#### Information supplied
=== Section Start ===
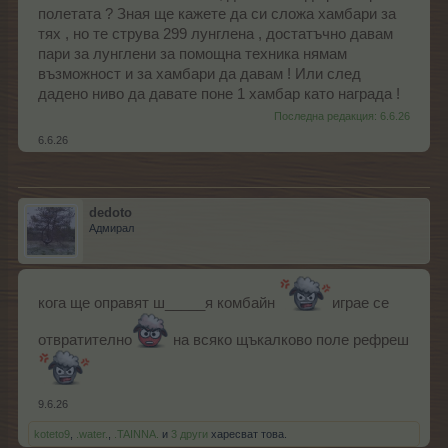
полетата ? Зная ще кажете да си сложа хамбари за
тях , но те струва 299 лунглена , достатъчно давам
пари за лунглени за помощна техника нямам
възможност и за хамбари да давам ! Или след
дадено ниво да давате поне 1 хамбар като награда !
Последна редакция:
6.6.26
6.6.26
dedoto
Адмирал
кога ще оправят ш_____я комбайн
играе се
отвратително
на всяко щъкалково поле рефреш
9.6.26
koteto9
,
.water.
,
.TAINNA.
и
3 други
харесват това.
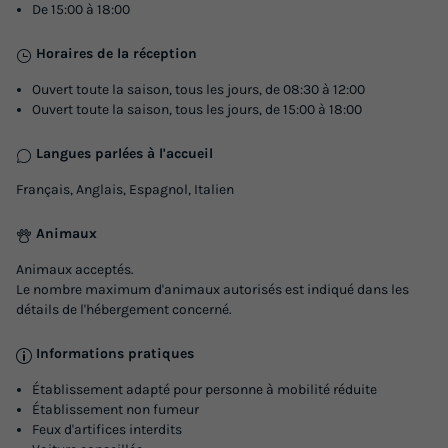
De 15:00 à 18:00
Horaires de la réception
Ouvert toute la saison, tous les jours, de 08:30 à 12:00
Ouvert toute la saison, tous les jours, de 15:00 à 18:00
MOBILHOME 4 personnes - O'HARA SB
784TI
Langues parlées à l'accueil
Surface
Adultes
Enfants
Chambres
Salle de bain
Français, Anglais, Espagnol, Italien
29m²
2
2
2
1
Animaux
Terrasse couverte
Animaux autorisés *
Cafetière
Animaux acceptés.
Réfrigérateur
Salon de jardin
+ 2
Le nombre maximum d'animaux autorisés est indiqué dans les
détails de l'hébergement concerné.
MOBILHOME 4 personnes - O'HARA SB 784TI
Informations pratiques
du
06/09/2026
au
13/09/2026
Établissement adapté pour personne à mobilité réduite
Modifier les dates
Établissement non fumeur
Meilleur prix pour 7 nuits
Feux d'artifices interdits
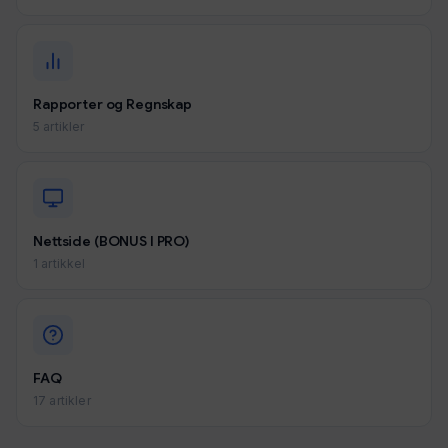
Rapporter og Regnskap
5 artikler
Nettside (BONUS I PRO)
1 artikkel
FAQ
17 artikler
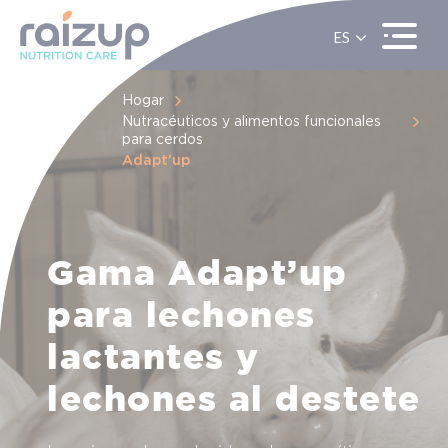
ES
EN
FR
Hogar
Nutracéuticos y alimentos funcionales
para cerdos
Adapt’up
Gama Adapt’up
para lechones
lactantes y
lechones al destete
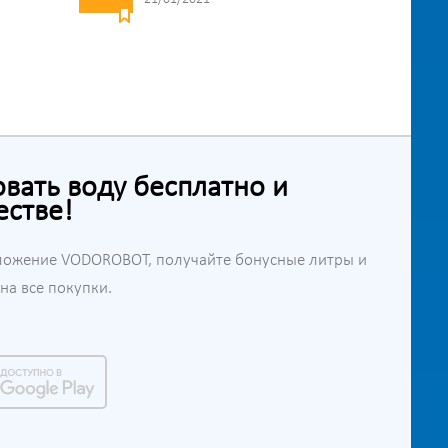
ать воду бесплатно и
естве!
ложение VODOROBOT, получайте бонусные литры и
а все покупки.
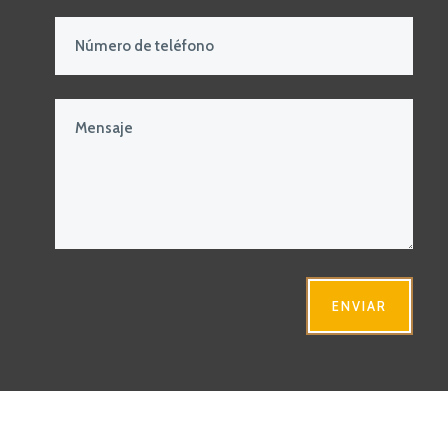
ENVIAR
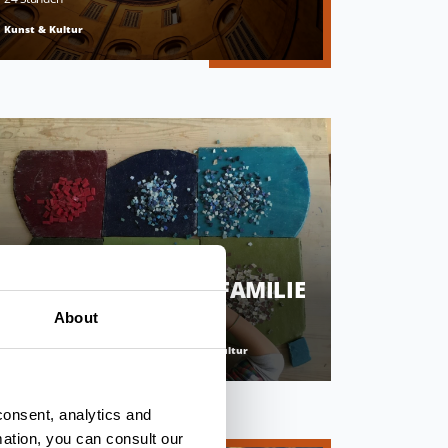
Kunst & Kultur
WOCHENENDE IN
RAVENNA MIT DER FAMILIE
About
72 Stunden
Natur & Outdoor,Adriakueste,Kunst & Kultur
consent, analytics and
mation, you can consult our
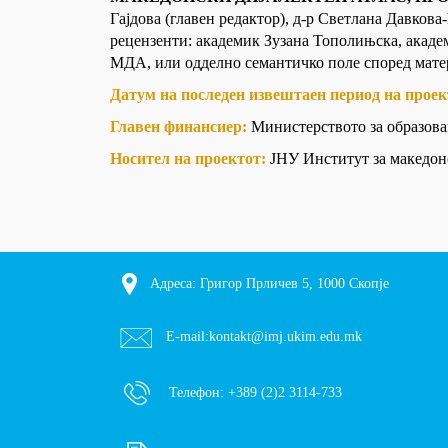
Гајдова (главен редактор), д-р Светлана Давков
рецензенти: академик Зузана Тополињска, акаде
МДА, или одделно семантичко поле според матер
Датум на последен извештаен период на прое
Главен финансиер:
Министерството за образова
Носител на проектот:
ЈНУ Институт за македон
Адреса: Григор Прличев 5, 1000 Скопје
E-mail:
kontakt@imj.ukim.edu.mk
Телефон:
+389 (2)2 3114-733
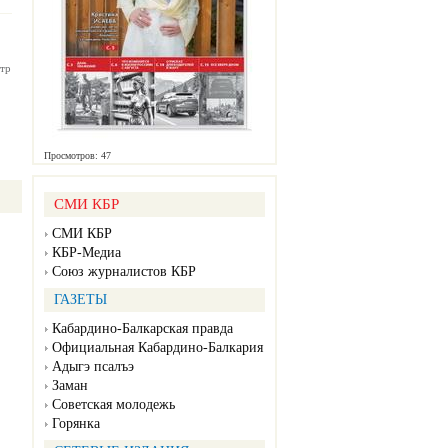
тр
Просмотров: 47
СМИ КБР
СМИ КБР
КБР-Медиа
Союз журналистов КБР
ГАЗЕТЫ
Кабардино-Балкарская правда
Официальная Кабардино-Балкария
Адыгэ псалъэ
Заман
Советская молодежь
Горянка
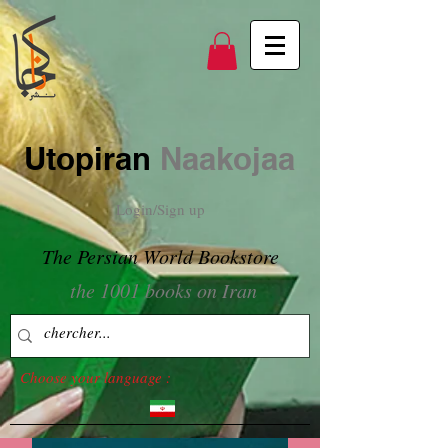
Utopiran
Naakojaa
Login/Sign up
The Persian World Bookstore
the 1001 books on Iran
Choose your language :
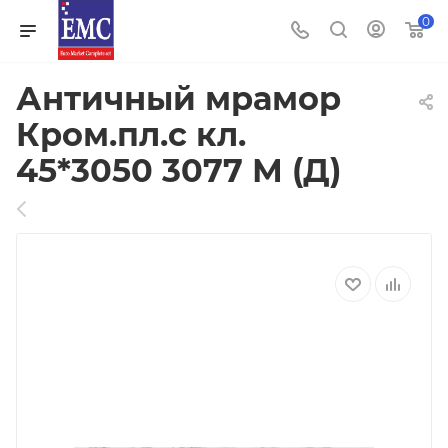
0
Античный мрамор
Кром.пл.с кл.
45*3050 3077 М (Д)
=== Section End ===
#### Task description
Locate the line containing "Choose your language" in the material above, then repeat it and every later line exactly, with no pictures.

#### Expected answer
Choose your language :
0
Античный мрамор
Кром.пл.с кл.
45*3050 3077 М (Д)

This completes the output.